→ **Data shown**:
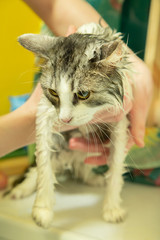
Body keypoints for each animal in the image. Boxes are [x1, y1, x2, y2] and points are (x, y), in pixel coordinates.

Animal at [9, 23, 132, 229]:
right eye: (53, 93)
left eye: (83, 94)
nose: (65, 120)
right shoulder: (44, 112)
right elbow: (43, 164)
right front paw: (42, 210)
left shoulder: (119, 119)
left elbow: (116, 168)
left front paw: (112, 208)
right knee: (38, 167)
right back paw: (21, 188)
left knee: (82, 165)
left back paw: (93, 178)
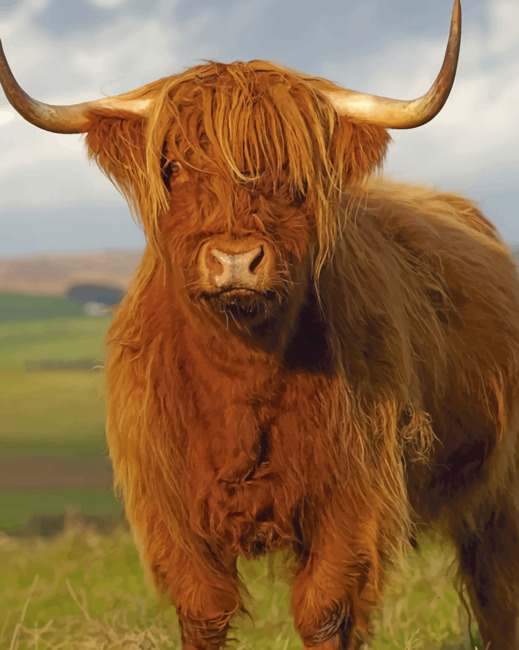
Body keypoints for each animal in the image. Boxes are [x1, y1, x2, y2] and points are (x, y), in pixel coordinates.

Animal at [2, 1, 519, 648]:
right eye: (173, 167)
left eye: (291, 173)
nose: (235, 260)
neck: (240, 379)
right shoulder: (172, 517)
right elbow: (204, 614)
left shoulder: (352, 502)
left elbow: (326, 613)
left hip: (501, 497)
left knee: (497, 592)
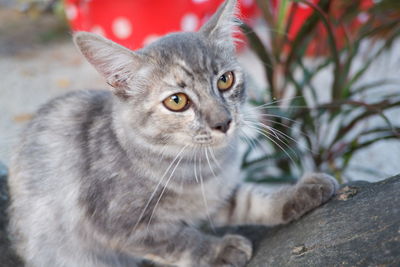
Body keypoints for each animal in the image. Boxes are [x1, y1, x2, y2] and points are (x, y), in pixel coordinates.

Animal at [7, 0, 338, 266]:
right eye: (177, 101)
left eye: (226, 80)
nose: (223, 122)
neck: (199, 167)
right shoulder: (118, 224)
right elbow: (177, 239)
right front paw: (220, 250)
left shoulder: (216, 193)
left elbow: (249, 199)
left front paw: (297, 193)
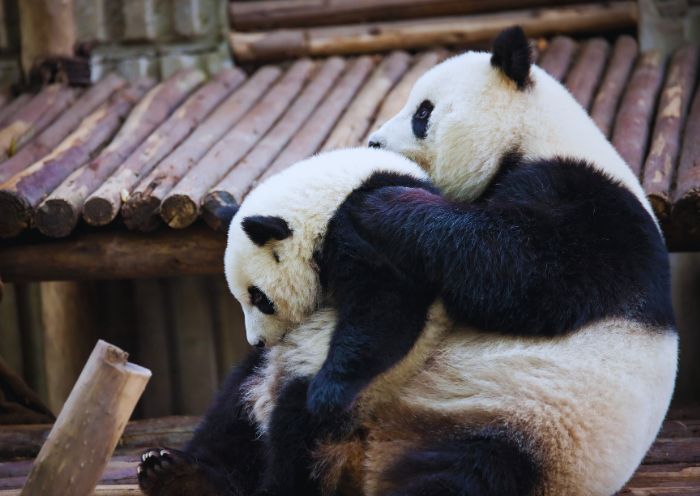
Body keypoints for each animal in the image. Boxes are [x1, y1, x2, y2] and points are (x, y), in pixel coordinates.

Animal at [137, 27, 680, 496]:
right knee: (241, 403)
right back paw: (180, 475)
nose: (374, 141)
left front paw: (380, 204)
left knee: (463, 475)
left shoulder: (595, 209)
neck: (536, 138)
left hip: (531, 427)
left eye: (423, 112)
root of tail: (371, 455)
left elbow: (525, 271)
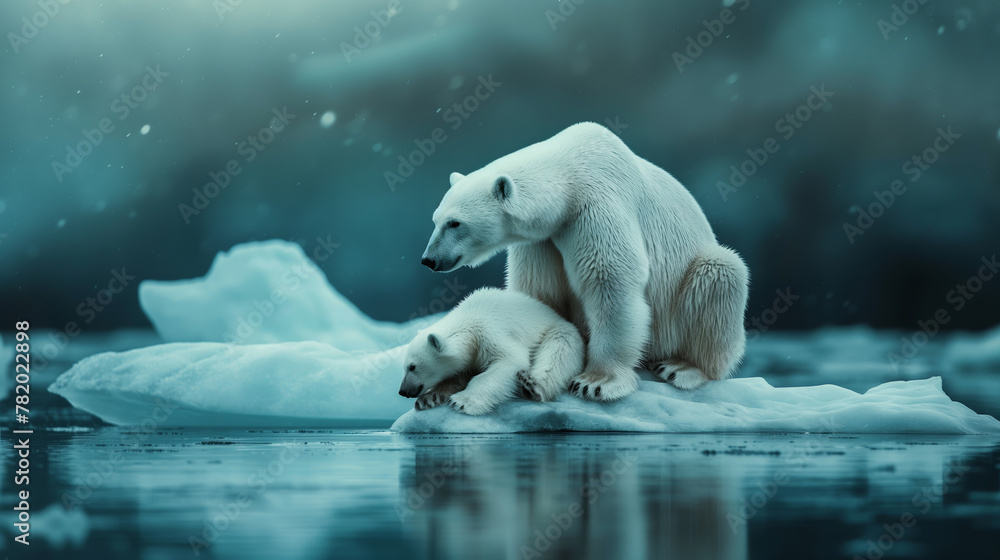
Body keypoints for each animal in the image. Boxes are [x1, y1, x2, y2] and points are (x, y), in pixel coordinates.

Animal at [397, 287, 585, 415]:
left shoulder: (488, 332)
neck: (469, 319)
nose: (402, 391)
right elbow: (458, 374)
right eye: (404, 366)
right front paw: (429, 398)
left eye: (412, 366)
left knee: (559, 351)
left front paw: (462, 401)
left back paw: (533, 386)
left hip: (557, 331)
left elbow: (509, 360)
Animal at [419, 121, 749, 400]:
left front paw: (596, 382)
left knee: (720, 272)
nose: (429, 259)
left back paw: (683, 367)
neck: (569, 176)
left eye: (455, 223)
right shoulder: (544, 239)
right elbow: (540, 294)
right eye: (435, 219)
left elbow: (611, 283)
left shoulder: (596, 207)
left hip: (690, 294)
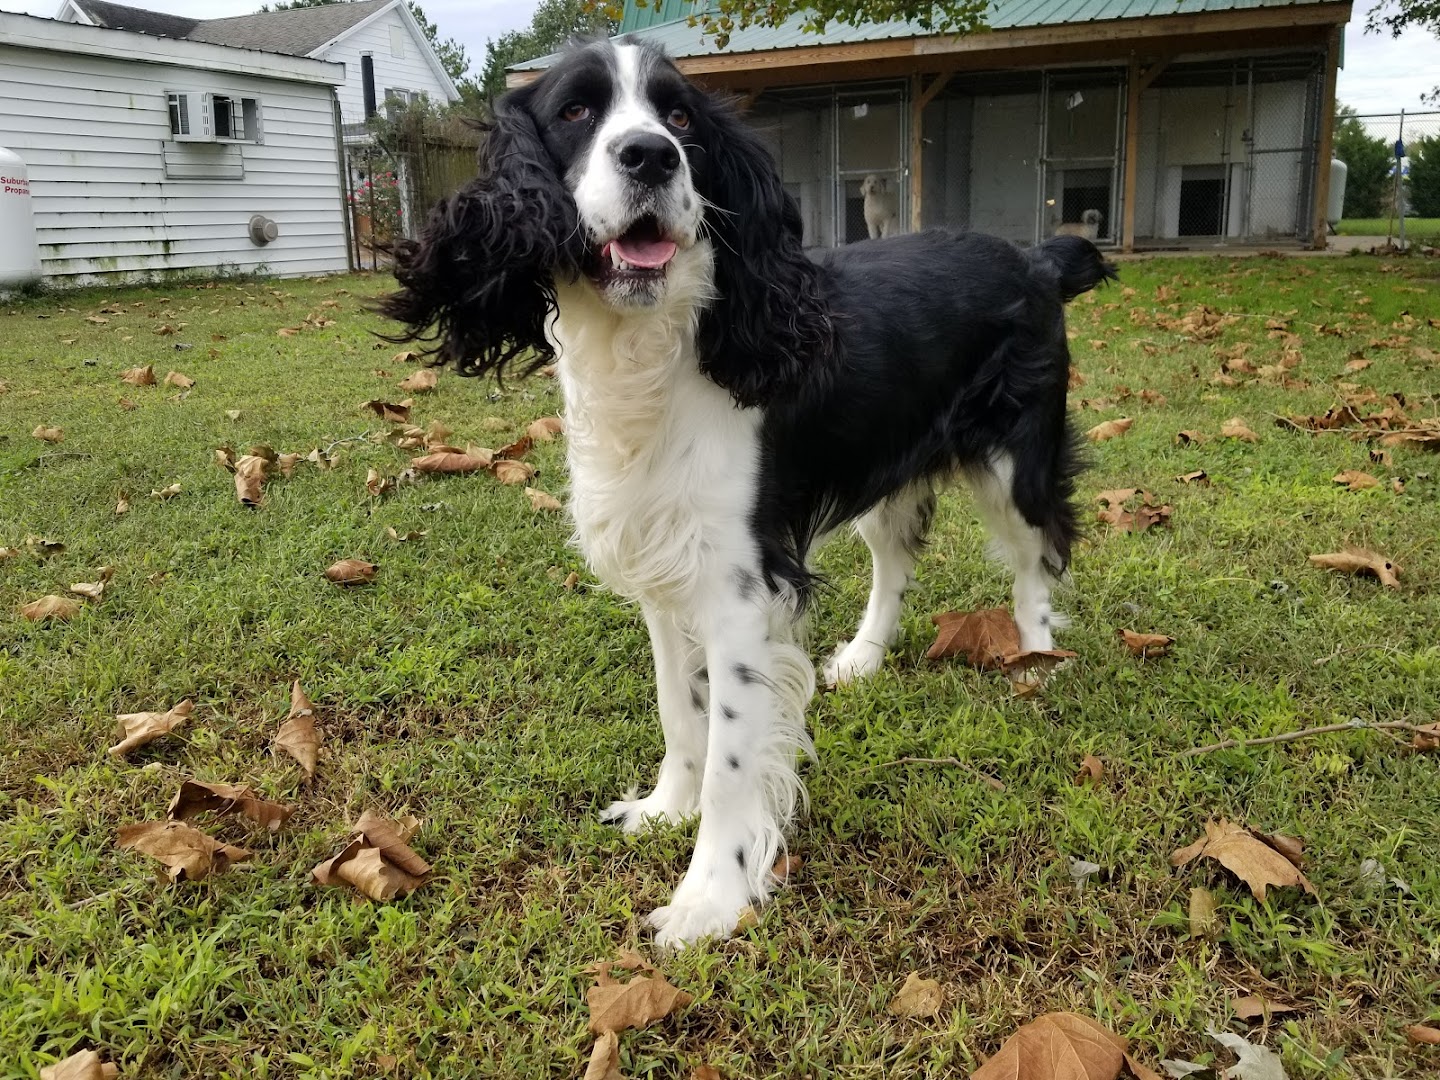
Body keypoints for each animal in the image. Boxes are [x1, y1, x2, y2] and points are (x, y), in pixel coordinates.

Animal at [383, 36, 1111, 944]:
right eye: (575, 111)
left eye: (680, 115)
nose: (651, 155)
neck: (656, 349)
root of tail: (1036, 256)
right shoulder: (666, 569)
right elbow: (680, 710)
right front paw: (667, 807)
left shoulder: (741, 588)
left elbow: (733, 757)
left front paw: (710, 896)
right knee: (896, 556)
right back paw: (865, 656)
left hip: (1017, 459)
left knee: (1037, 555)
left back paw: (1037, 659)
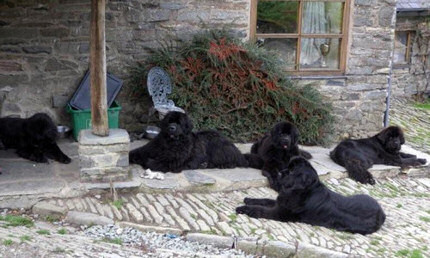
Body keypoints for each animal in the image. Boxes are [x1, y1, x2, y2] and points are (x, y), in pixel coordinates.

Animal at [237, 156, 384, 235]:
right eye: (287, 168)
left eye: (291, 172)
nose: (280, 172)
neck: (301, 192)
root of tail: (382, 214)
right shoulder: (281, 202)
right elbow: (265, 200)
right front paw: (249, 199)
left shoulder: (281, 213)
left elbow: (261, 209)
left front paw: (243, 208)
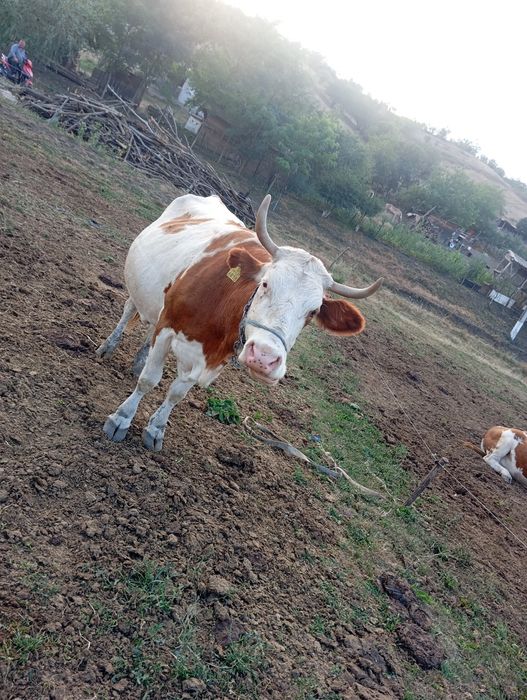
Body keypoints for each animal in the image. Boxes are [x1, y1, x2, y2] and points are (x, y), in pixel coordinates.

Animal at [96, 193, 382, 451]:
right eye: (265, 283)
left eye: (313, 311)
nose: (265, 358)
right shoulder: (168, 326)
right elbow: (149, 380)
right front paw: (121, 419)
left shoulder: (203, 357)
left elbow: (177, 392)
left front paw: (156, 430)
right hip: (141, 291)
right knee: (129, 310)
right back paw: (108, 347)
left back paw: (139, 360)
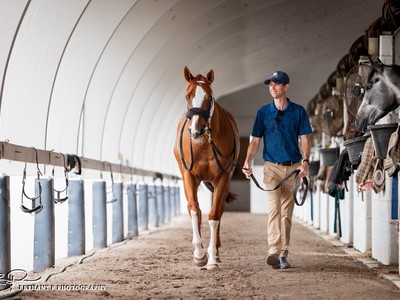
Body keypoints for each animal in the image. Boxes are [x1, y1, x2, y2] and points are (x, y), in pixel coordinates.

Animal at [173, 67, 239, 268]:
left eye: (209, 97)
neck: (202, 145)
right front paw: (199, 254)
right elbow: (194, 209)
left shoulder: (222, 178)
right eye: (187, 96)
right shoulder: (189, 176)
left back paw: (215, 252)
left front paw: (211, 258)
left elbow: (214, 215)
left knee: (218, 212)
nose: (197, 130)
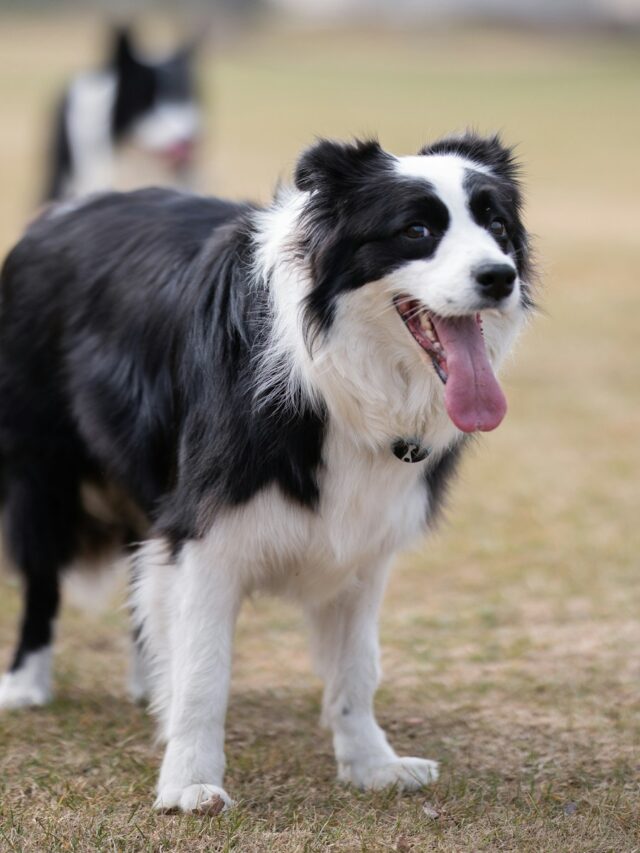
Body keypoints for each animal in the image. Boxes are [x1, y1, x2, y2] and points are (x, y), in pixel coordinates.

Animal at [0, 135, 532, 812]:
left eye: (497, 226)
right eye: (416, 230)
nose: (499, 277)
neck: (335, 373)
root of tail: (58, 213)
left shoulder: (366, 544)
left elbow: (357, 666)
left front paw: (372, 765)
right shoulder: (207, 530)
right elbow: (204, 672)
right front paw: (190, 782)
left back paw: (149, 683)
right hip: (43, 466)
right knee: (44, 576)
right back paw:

→ **The problem**:
Copy each line above that contains the string "knee".

→ **The completed task**:
right knee: (38, 167)
left knee: (82, 165)
left knee: (497, 592)
right knee: (241, 403)
left knee: (463, 475)
left knee: (559, 351)
left knee: (720, 272)
right knee: (896, 556)
left knee: (1037, 555)
right knee: (129, 310)
left knee: (218, 212)
right knee: (44, 576)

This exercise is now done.